Targeted lung therapy with rosmarinic acid encapsulated in PLGA microspheres for radiation-induced pulmonary fibrosis

Abstract

Radiation-induced pulmonary fibrosis (RIPF) is a frequent complication among individuals affected by nuclear accidents and patients undergoing chest radiation therapy for tumors. However, the availability of effective drugs for prevention and treatment of RIPF remains limited. Rosmarinic acid (RA), which displays inhibitory properties against RIPF, suffers from poor targeting in previous drug studies. To overcome this issue and achieve optimal therapeutic effects, continuous administration over several days is usually employed. In this study, we developed PLGA microspheres with an average size of 17 μm and drug loading efficiency of 24.97 % (±0.97 %), loaded with RA (RA/PLGAMS) using the membrane emulsification method. By controlling the size of microspheres in the pulmonary capillaries, we achieved lung targeting of microspheres, and based on the release of drugs as PLGA degrades, the residence time of drugs in the body is prolonged. And it was confirmed by in vivo imaging and SEM imaging that PLGAMS could exist in the lungs for at least 7 days. Our results demonstrated successful targeting of the lungs in a mouse model and sustained release of RA encapsulated in the PLGA microspheres.

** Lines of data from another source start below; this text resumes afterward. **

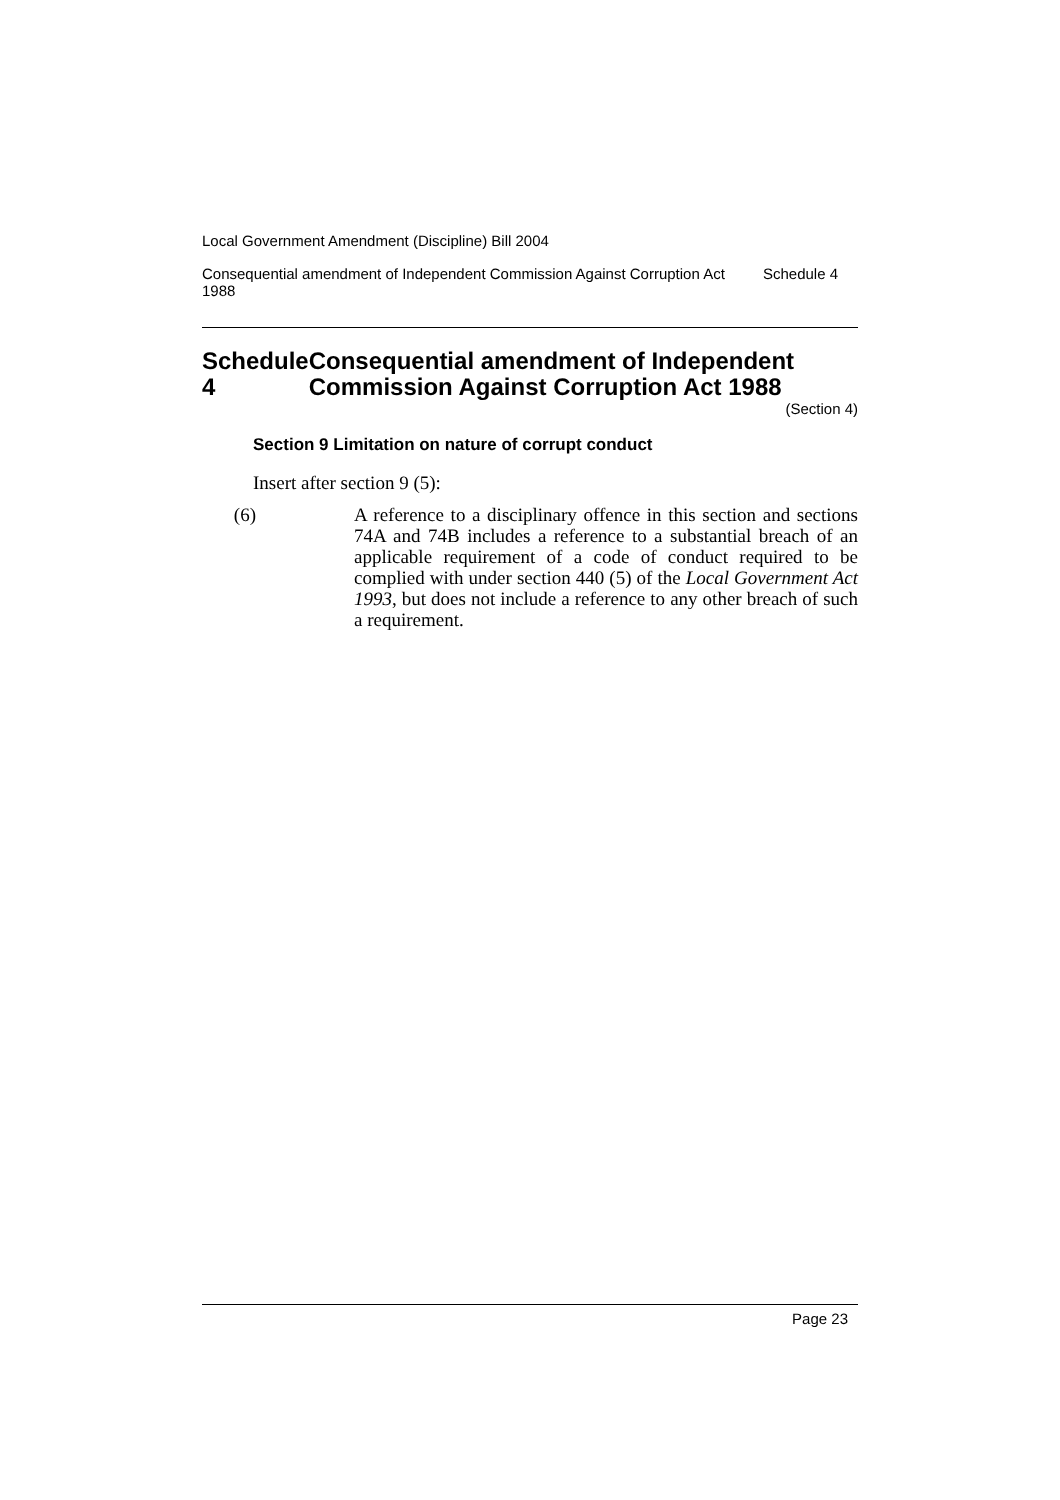Local Government Amendment (Discipline) Bill 2004
Consequential amendment of Independent Commission Against Corruption Act 1988
Schedule 4
Schedule 4 Consequential amendment of Independent Commission Against Corruption Act 1988
(Section 4)
Section 9 Limitation on nature of corrupt conduct
Insert after section 9 (5):
(6) A reference to a disciplinary offence in this section and sections 74A and 74B includes a reference to a substantial breach of an applicable requirement of a code of conduct required to be complied with under section 440 (5) of the Local Government Act 1993, but does not include a reference to any other breach of such a requirement.
Page 23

Notably, under the same administration conditions, the therapeutic efficacy of PLGA-encapsulated RA surpassed that of ordinary RA. We observed decreased expression of inflammatory factors, reduced M2 macrophage polarization, and weakened epithelial mesenchymal transformation following our treatment, which might explain the radiation damage alleviating effect of RA. After treatment, it was shown that the deep inspiratory capacity of the mice improved by 57.8 %, and WB showed a decrease of 52.4 % and 28.3 % in the expression of epithelial mesenchymal transition related proteins (TGF-β1 and α-SMA). In summary, PLGA microspheres offer a promising drug delivery system and treatment strategy for radiation-induced pulmonary fibrosis.